# Given entries
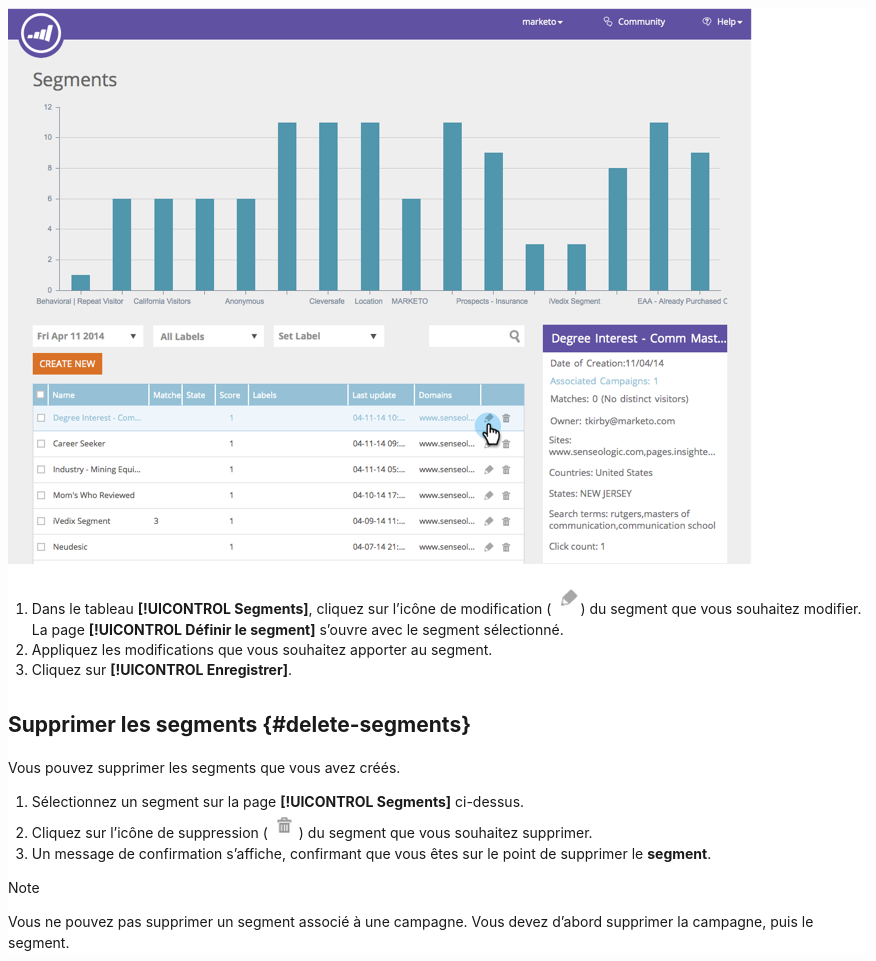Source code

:    ![](assets/image2014-11-12-11-3a38-3a22.png)

1. Dans le tableau **[!UICONTROL Segments]**, cliquez sur l’icône de modification ( ![](assets/segment-edit.png)) du segment que vous souhaitez modifier. La page **[!UICONTROL Définir le segment]** s’ouvre avec le segment sélectionné.
1. Appliquez les modifications que vous souhaitez apporter au segment.
1. Cliquez sur **[!UICONTROL Enregistrer]**.

## Supprimer les segments {#delete-segments}

Vous pouvez supprimer les segments que vous avez créés.

1. Sélectionnez un segment sur la page **[!UICONTROL Segments]** ci-dessus.
1. Cliquez sur l’icône de suppression ( ![](assets/segment-delete.png) ) du segment que vous souhaitez supprimer.
1. Un message de confirmation s’affiche, confirmant que vous êtes sur le point de supprimer le **segment**.

>[!NOTE]
>
>Vous ne pouvez pas supprimer un segment associé à une campagne. Vous devez d’abord supprimer la campagne, puis le segment.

# Task requirements
Return the listing unchanged except for the pictures, which should be dropped.

# Task answer
Source code

:    ![](assets/image2014-11-12-11-3a38-3a22.png)

1. Dans le tableau **[!UICONTROL Segments]**, cliquez sur l’icône de modification ( ![](assets/segment-edit.png)) du segment que vous souhaitez modifier. La page **[!UICONTROL Définir le segment]** s’ouvre avec le segment sélectionné.
1. Appliquez les modifications que vous souhaitez apporter au segment.
1. Cliquez sur **[!UICONTROL Enregistrer]**.

## Supprimer les segments {#delete-segments}

Vous pouvez supprimer les segments que vous avez créés.

1. Sélectionnez un segment sur la page **[!UICONTROL Segments]** ci-dessus.
1. Cliquez sur l’icône de suppression ( ![](assets/segment-delete.png) ) du segment que vous souhaitez supprimer.
1. Un message de confirmation s’affiche, confirmant que vous êtes sur le point de supprimer le **segment**.

>[!NOTE]
>
>Vous ne pouvez pas supprimer un segment associé à une campagne. Vous devez d’abord supprimer la campagne, puis le segment.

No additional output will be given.